Bei der Festlegung der Zuständigkeiten darf das Management nicht unberücksichtigt bleiben, nur weil die operative Produktprüfung im Fokus steht. Vom Management wird der Rahmen der Qualitätsmaßnahmen vorgegeben, der für die einzelnen Projekte verbindlich ist. Es überwacht und lenkt auch dessen Umsetzung. Um den Erfolg langfristig zu sichern, ist eine kontinuierliche „SQM-Werbung“ notwendig, in dem alle Einzelprojekte über den erreichten Qualitätsstand regelmäßig informiert werden. Nur wenn sich das Management eindeutig zum SQM positioniert, werden die Qualitätsmaßnahmen in der Praxis angewendet statt im Schrank zu verstauben.
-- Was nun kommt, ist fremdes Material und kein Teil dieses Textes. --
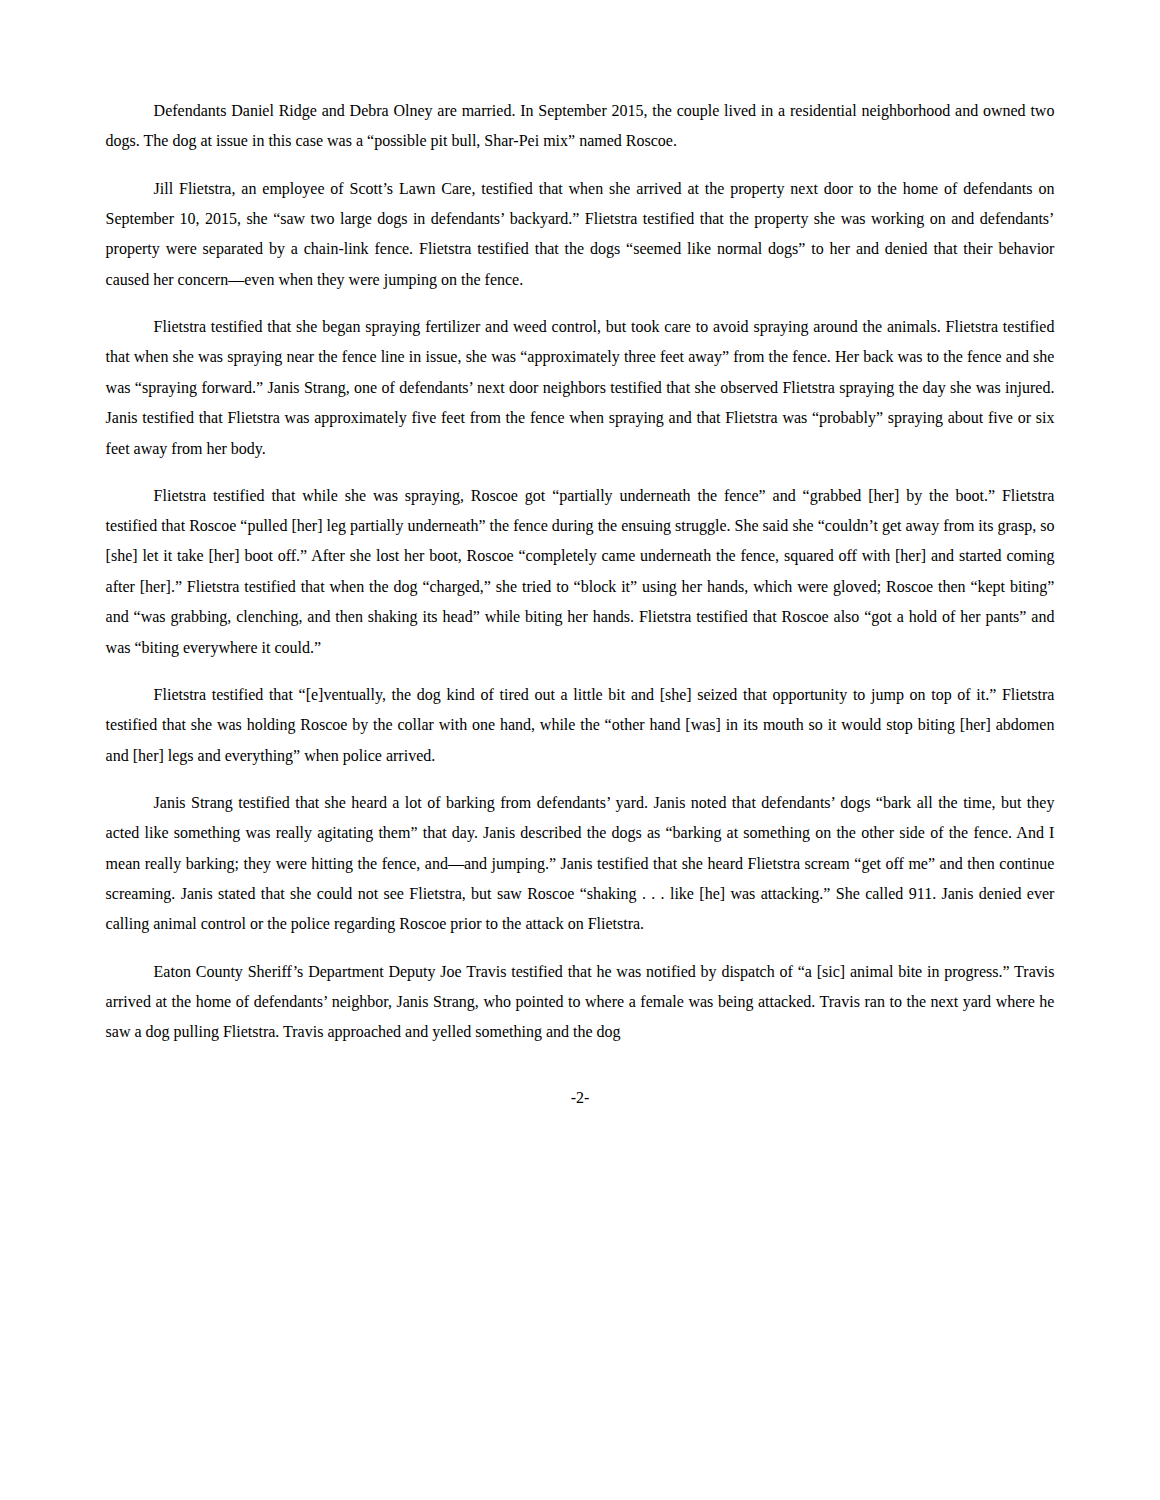Defendants Daniel Ridge and Debra Olney are married. In September 2015, the couple lived in a residential neighborhood and owned two dogs. The dog at issue in this case was a “possible pit bull, Shar-Pei mix” named Roscoe.
Jill Flietstra, an employee of Scott’s Lawn Care, testified that when she arrived at the property next door to the home of defendants on September 10, 2015, she “saw two large dogs in defendants’ backyard.” Flietstra testified that the property she was working on and defendants’ property were separated by a chain-link fence. Flietstra testified that the dogs “seemed like normal dogs” to her and denied that their behavior caused her concern—even when they were jumping on the fence.
Flietstra testified that she began spraying fertilizer and weed control, but took care to avoid spraying around the animals. Flietstra testified that when she was spraying near the fence line in issue, she was “approximately three feet away” from the fence. Her back was to the fence and she was “spraying forward.” Janis Strang, one of defendants’ next door neighbors testified that she observed Flietstra spraying the day she was injured. Janis testified that Flietstra was approximately five feet from the fence when spraying and that Flietstra was “probably” spraying about five or six feet away from her body.
Flietstra testified that while she was spraying, Roscoe got “partially underneath the fence” and “grabbed [her] by the boot.” Flietstra testified that Roscoe “pulled [her] leg partially underneath” the fence during the ensuing struggle. She said she “couldn’t get away from its grasp, so [she] let it take [her] boot off.” After she lost her boot, Roscoe “completely came underneath the fence, squared off with [her] and started coming after [her].” Flietstra testified that when the dog “charged,” she tried to “block it” using her hands, which were gloved; Roscoe then “kept biting” and “was grabbing, clenching, and then shaking its head” while biting her hands. Flietstra testified that Roscoe also “got a hold of her pants” and was “biting everywhere it could.”
Flietstra testified that “[e]ventually, the dog kind of tired out a little bit and [she] seized that opportunity to jump on top of it.” Flietstra testified that she was holding Roscoe by the collar with one hand, while the “other hand [was] in its mouth so it would stop biting [her] abdomen and [her] legs and everything” when police arrived.
Janis Strang testified that she heard a lot of barking from defendants’ yard. Janis noted that defendants’ dogs “bark all the time, but they acted like something was really agitating them” that day. Janis described the dogs as “barking at something on the other side of the fence. And I mean really barking; they were hitting the fence, and—and jumping.” Janis testified that she heard Flietstra scream “get off me” and then continue screaming. Janis stated that she could not see Flietstra, but saw Roscoe “shaking . . . like [he] was attacking.” She called 911. Janis denied ever calling animal control or the police regarding Roscoe prior to the attack on Flietstra.
Eaton County Sheriff’s Department Deputy Joe Travis testified that he was notified by dispatch of “a [sic] animal bite in progress.” Travis arrived at the home of defendants’ neighbor, Janis Strang, who pointed to where a female was being attacked. Travis ran to the next yard where he saw a dog pulling Flietstra. Travis approached and yelled something and the dog
-2-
Testpläne erleichtern Kontrolle

   Prioritäten setzen: Heutige IT-Systeme sind so komplex, dass ein vollständiger Test unmöglich ist. „Time to Market“ steht daher im Widerspruch zu einem anspruchsvollen Testplan. Der Weg aus dem Dilemma kann nur sein, beim Test Prioritäten zu setzen, um Schäden durch Programmfehler in ausgelieferten Versionen möglichst gering zu halten. In der Praxis hat sich ein einfaches Verfahren bewährt: Zuerst wird das System in überschaubare Testobjekte aufgeteilt und anschließend priorisiert. Als Bewertungsparameter dienen dabei die Komplexität und das Risiko durch potenzielle Fehler. So hat die Komponente zur Tarifberechnung einer Lebensversicherung eine deutlich höhere Priorität (Stichwort: Beraterhaftung) als die Gestaltung der Benutzeroberfläche. Alle wichtigen Planungswerte - zum Beispiel Testbeginn und -ende, Bereitstellungstermine für Testdaten sowie benötigte Ressourcen - werden in einem

Testplan festgehalten, laufend kontrolliert und gegebenenfalls angepasst.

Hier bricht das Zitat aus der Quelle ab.